Jeremy kept silent, eyes still meeting eyes. Behind her Prince Heltaw nearly left his Despot’s square and stopped himself only an instant before he forfeited the game. Instead he pursed his lips and whistled, a coded modulation.
Teyud screamed. The steel bit a little deeper into Jeremy’s chest muscles, and he could feel it quiver with the tension in her hand. From behind the Emperor’s square another whistle rose. Teyud screamed again, and blood was running down her face as well, from her nose and eyes and ears; he could smell the rank salt-and-copper smell of it, stronger than his own.
Then she stumbled back, her face working in a grimace that was half agony and half a feral determination like a wolverine in a trap. Something was
wrong
with her, or with Jeremy’s eyes; she seemed to shimmer as he watched, a silvery nimbus that crackled on a level too low for vision to catch. The sword dropped from her hand, but it seemed to
drift
downward, the flexing bow as it struck the stone and sprang back visible as an undulation in the metal. Teyud was screaming continuously now, raw animal sounds. Her hands went to her head, and she stumbled in a circle howling like a wolf.
God, I’ve killed her
, Jeremy thought numbly.
It’s cutting up her brain inside, I’ve killed her
.
The knowledge that he would die with her didn’t seem to help,
but he knew that the thought of living wasn’t something he could bear.
She fell to her knees, but it was as if she were moving in a different time frame than everyone else. The whole complex dance of the game had ceased, and the great-eyed Martian faces weren’t locked or inscrutable for once. Only the Emperor himself seemed calm. When Teyud spoke, the words rolled inhumanly deep and slow.
“
That . . . Which . . . Compels!
”
There
was
something wrong with the way she looked; it was like staring at a photographic negative with the colors reversed, but also like staring into the heart of a sun. The Invisible Crown wasn’t invisible any more, and the glowing hum that came from it made every cell in his body ache. When she stood, a wave of silver light washed out in a blast wave like an explosion; it didn’t strike him, but he fell backward helplessly anyway.

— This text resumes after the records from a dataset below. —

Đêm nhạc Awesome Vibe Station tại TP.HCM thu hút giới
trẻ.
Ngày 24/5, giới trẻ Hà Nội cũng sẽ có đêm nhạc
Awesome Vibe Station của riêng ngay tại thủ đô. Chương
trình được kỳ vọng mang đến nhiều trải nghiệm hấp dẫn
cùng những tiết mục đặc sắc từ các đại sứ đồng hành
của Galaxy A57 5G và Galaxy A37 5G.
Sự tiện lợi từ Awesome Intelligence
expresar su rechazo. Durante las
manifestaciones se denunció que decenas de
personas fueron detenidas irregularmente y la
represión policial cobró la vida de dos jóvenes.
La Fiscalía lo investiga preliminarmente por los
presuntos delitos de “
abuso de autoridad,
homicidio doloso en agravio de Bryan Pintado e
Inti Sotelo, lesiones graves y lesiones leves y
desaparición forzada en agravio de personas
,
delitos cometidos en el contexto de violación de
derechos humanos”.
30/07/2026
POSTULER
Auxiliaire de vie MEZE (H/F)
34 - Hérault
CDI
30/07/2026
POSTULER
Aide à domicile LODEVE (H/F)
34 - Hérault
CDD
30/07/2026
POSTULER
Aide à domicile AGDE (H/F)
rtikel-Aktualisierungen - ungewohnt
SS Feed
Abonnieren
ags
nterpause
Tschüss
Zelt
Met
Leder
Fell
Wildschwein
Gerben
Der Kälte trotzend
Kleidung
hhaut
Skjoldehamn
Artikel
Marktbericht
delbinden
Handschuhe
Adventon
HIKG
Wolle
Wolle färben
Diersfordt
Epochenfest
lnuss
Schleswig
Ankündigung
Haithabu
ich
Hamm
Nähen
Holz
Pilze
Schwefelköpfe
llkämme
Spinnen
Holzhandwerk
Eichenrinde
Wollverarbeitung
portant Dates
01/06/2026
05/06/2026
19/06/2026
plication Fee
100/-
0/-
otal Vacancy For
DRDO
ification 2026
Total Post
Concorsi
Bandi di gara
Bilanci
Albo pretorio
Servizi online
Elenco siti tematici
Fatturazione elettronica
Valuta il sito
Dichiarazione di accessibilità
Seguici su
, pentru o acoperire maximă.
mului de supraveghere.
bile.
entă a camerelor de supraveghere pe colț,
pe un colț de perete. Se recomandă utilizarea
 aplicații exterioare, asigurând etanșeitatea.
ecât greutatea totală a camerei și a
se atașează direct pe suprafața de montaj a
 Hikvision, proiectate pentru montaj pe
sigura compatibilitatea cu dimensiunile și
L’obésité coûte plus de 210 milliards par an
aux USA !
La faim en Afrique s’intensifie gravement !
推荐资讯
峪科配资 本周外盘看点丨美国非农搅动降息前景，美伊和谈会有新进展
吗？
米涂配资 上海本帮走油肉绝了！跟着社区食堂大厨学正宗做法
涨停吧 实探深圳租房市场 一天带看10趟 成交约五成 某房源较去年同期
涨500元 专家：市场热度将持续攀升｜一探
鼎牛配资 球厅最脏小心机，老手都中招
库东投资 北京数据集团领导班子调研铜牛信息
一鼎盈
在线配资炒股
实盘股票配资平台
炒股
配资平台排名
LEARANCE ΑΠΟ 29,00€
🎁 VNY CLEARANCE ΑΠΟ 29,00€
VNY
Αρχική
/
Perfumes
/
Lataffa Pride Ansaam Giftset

It isn’t light. I’m not really seeing it with my eyes at all. That’s just how my brain’s interpreting it because I don’t . . . know . . . how
. . .
She screamed again, and flung her hands upward. The column of light around her began to swirl. Prince Heltaw looked up from the surface of the
atanj
square and screamed in counterpoint. He drew his dagger and began plunging it into his own chest, over and over again, long after he should have been dead.